Tornando ai farmaci disponibili, “l’ente americano per il farmaco (Fda) ha dato l’ok a tre anticorpi monoclonali – Aducanumab, Lecanemab, Donanemab – tutti e tre ‘missili intelligenti’ che si legano e distruggono i depositi di beta-amiloide. Come detto l’Ente europeo (EMA) non ha approvato sinora le prime due (Aducanumab e Lecanumab) perché l’efficacia biologica c’è ma è modesta. La deposizione di beta-amiloide scompare ma la malattia procede lo stesso, diciamo che l’aspetto biologico e clinico non vanno di pari passo in analogia con quanto prima descritto). Inoltre – aggiunge Rossini – queste terapie sono molto onerose, costano decine di migliaia di euro. La loro erogazione avviene per via endovenosa e richiede quindi una somministrazione che coinvolge le strutture ospedaliere. Ogni due-tre mesi va fatta una risonanza per vedere se ci sono effetti collaterali, come l’edema o le microemorragie e se ci sono la terapia va interrotta. Ci sono però altri farmaci in corso di sperimentazione, alcuni ad infusione sottocutanea o per via orale, che agiscono in parte sulla deposizione di beta-amiloide e di proteina Tau ed altri agenti supposti ‘killers’ della neurodegenerazione. Siamo alla Fase III di sperimentazione e quest’anno i ricercatori apriranno i loro ‘segreti scrigni’ e sapremo l’efficacia e gli effetti collaterali di queste terapie”. 

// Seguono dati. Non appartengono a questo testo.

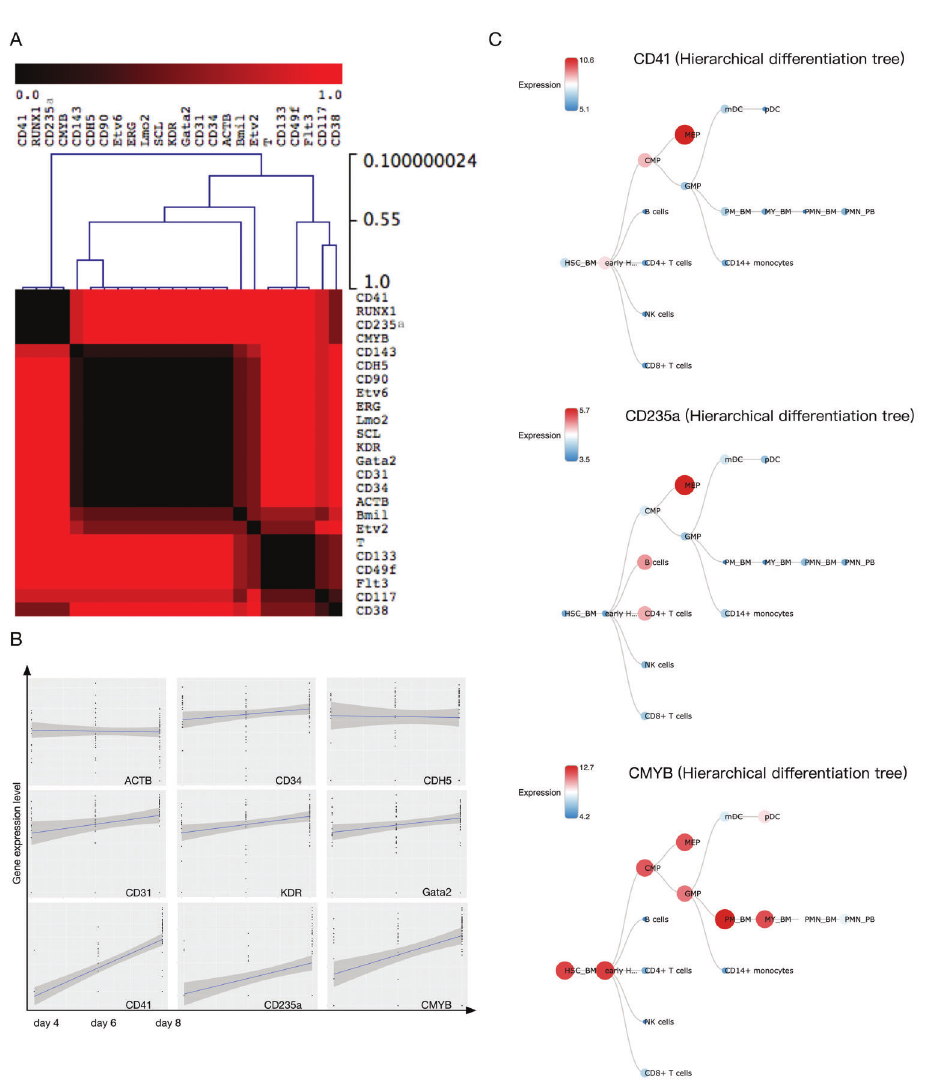
Figure 3. Gene-to-gene correlation shown by single-cell gene expression analysis. A, Heatmap of non-negative matrix factorization showing gene-to-gene correlation. The rank is 3. B, Gene expression (log2) trends from day 4 to day 8. ACTB , CD34, and CDH5 were stable. CD31 , KDR, and Gata2 increased gradually. CD41 , CD235a , and CMYB had a remarkable increase. C, Hierarchical differentiation tree of normal human hematopoiesis (HemaExplorer, BloodSpot) showing the relative expression of CD41 , CD235a , and CMYB in different blood cells. Blue to white suggests low to moderate gene expression (log2) and white to red suggests moderate to high gene expression (log2). MEP: megakaryocyte-erythroid progenitor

Nel caso si trovasse una strada verso la riduzione dell’impatto dell’Alzheimer, ci potrebbe essere una cura per tutti? “Sul fronte delle terapie c’è sicuramente un problema legato ai costi molto alti di questi farmaci e lì bisogna che i sistemi sanitari si dotino di uno strumento per selezionare le persone ad alto rischio. Il progetto ‘Interceptor’ – ricorda il neurologo – che è finito da poco e di cui stiamo elaborando i dati, va in questa direzione. E l’Italia sarà il primo paese al mondo a potersi dotare di una modello organizzativo sviluppato su 19 centri dal Piemonte alla Sicilia. ‘Interceptor’ ha lo scopo di mettere a punto un panel di biomarcatori sostenibili sul piano dei costi e dell’organizzazione sanitaaria che – unitamente ai test neuropsicologici – permetterà di diagnosticare in fase precoce la malattia di Alzheimer. Inoltre, diremo qual’è la combinazione di biomarcatori più efficaci per distinguere da subito gli anziani che di fatto sono già ammalati (anche se in forma molto lieve) da quelli che non lo saranno mai”. 

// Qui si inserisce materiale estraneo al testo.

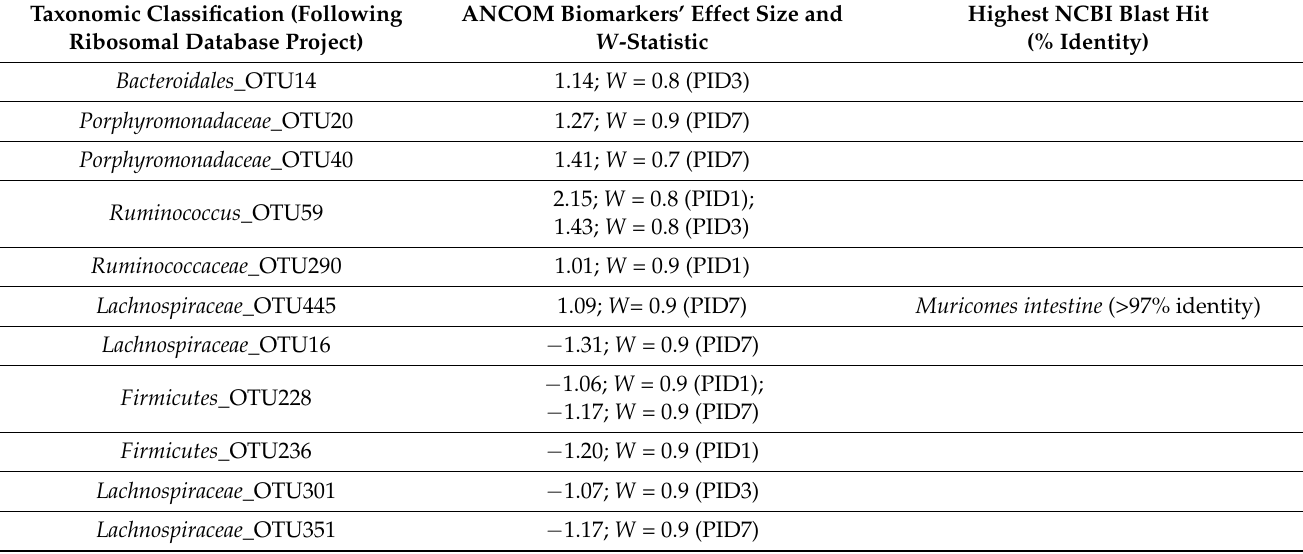
Table 3. Differential operational taxonomic units (OTUs) detected in L. rhamnosus GG-given mice following pelvic irradiation. PID = post-irradiation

Infine, il professor Rossini chiarisce come uno dei principi che dovrebbe guidare la ricerca nel campo delle demenze è quello “di allungare il periodo di autonomia dei pazienti perché è quello che chiedono le famiglie”. Fermare l’evoluzione della malattia “bloccandola alle fasi iniziali, quando i pazienti mantengono quasi tutte le autonomie del vivere quotidiano significa alleviare il peso affettivo/sociale/economico che oggi – per le forme di malattia più avanzate – grava quasi esclusivamente su familiari e caregivers”, conclude Rossini.